Reputation: 60
i Have a container in cosmos that is partitioned by a synthetic key i created, this data has around 6mil documents at the moment and the synthetic key is as follows:
'InfantCereal-Fct-4WEApr2818' where the pieces are separated by a dash and are representative of Category, Type, and Date respectively
what i find odd is that when i use a like query as follows these are the results i get:
SELECT * FROM c where c.Partition LIKE 'InfantCereal-%-4WEApr2818'
Request Charge
316.78 RUs (VERY HIGH)
-----------------------------------------------------
SELECT * FROM c where c.Partition LIKE 'InfantCereal-Fct-%'
Request Charge
17.41 RUs (VERY LOW)
-----------------------------------------------------
SELECT * FROM c where c.Partition LIKE '%-Fct-4WEApr2818'
Request Charge
297.25 RUs (VERY HIGH)
-----------------------------------------------------
SELECT * FROM c where c.Period = '4WE Apr 28 18'
Request Charge
23.56 RUs
Why is it that when querying for any date value the RU/s is very low? in this Container there would be more date difference than category and type but i don't understand why the RU/s cost is so high
also why why is it the case that when querying on Period, (which the container isn't partitioned on) costs much less RU/s than when querying?

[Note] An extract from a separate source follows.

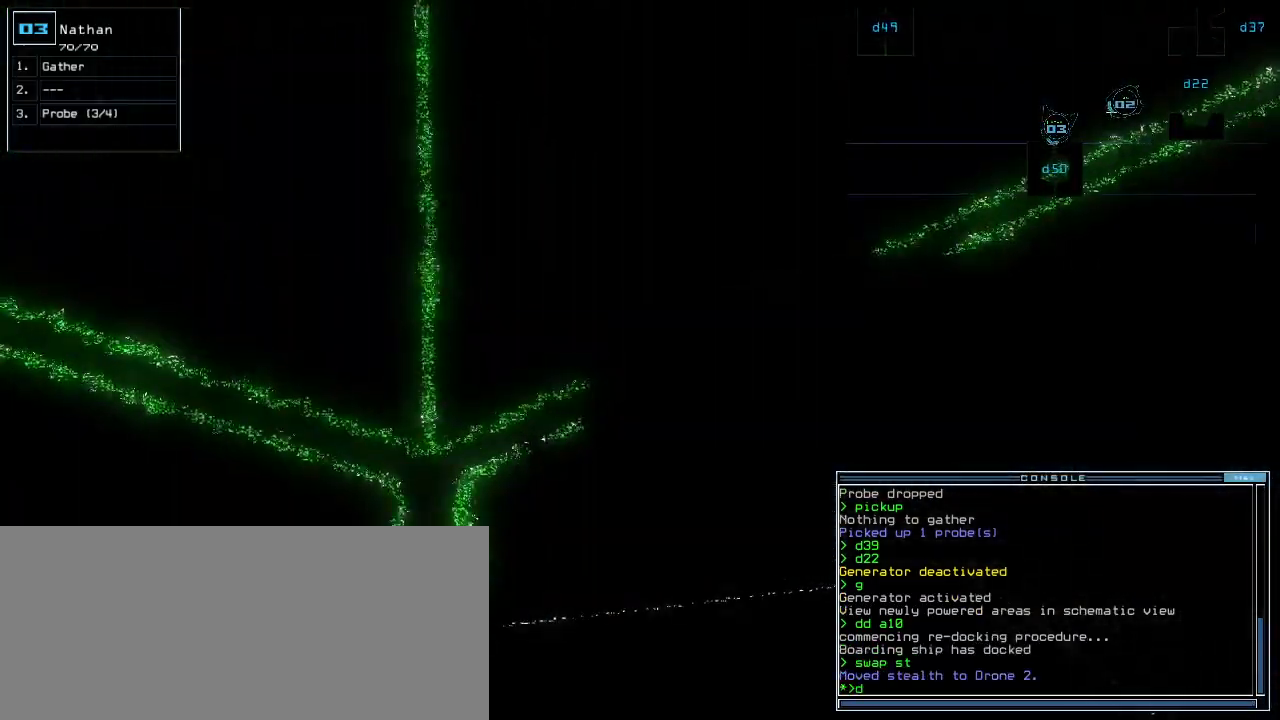
{"keys": ["backspace"], "events": [[180, "0", "down"], [240, "0", "up"], [500, "backspace", "down"]]}
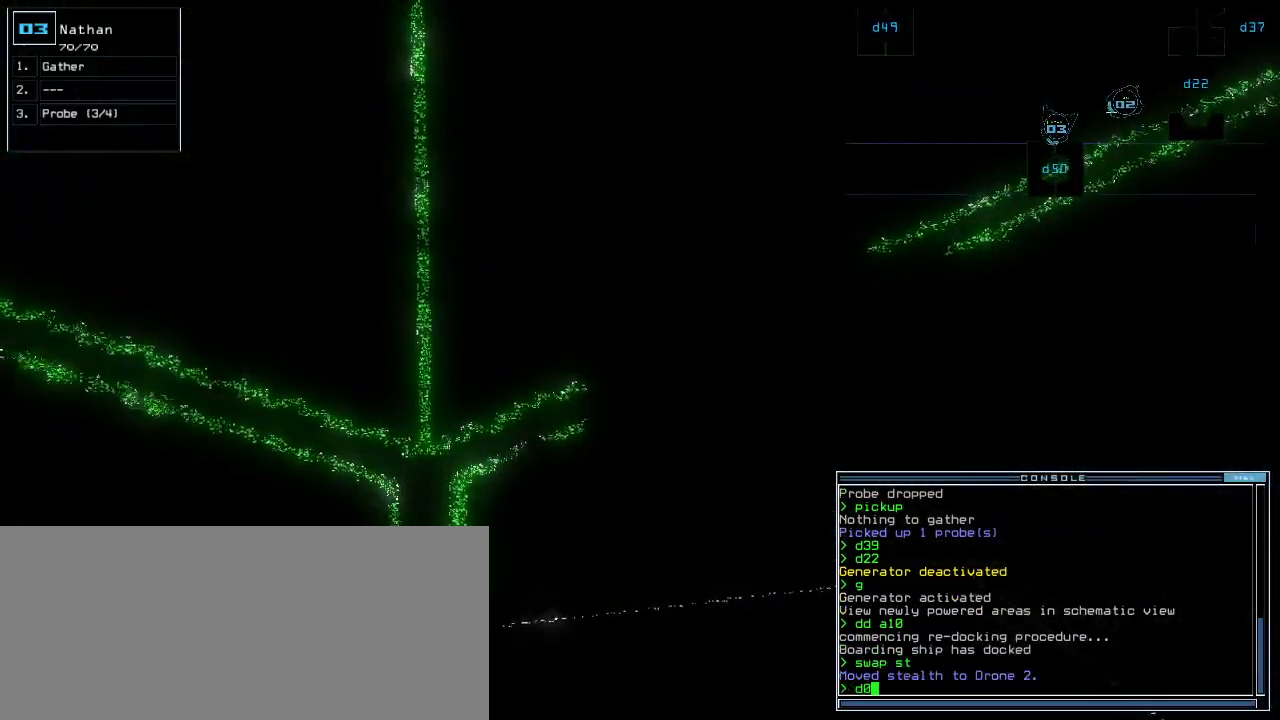
{"keys": [], "events": [[100, "5", "down"], [100, "backspace", "up"], [180, "0", "down"], [180, "5", "up"], [240, "0", "up"], [320, "return", "down"], [420, "space", "down"], [440, "return", "up"], [500, "space", "up"]]}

I am quite new to Cosmos DB and i want to make sure I'm not making any mistakes in terms of my data partitioning before moving forward, any explanation on Cosmos RU/Query costs is appreciated.
Thanks!
Upvotes: 1
Views: 474
Reputation: 7623
It appears you're seeing behavior that corresponds to cases where indexes can be used for more efficient queries. In the docs for the LIKE operator, it's noted that this is equivalent to using the system function RegexMatch
. And in the RegexMatch docs, there's a note tucked away at the bottom:
This system function will benefit from a range index if the regular expression can be broken down into either StartsWith, EndsWith, Contains, or StringEquals system functions.
This indicates you'll get cost savings when your query can be optimized into one of these cases. This matches what you're documenting.
Accordingly, if you know you're doing one of those cases, you might consider using the explicit functions like STARTSWITH
instead of LIKE
to ensure the expected index treatment, if not to also be more self-documenting.
Upvotes: 1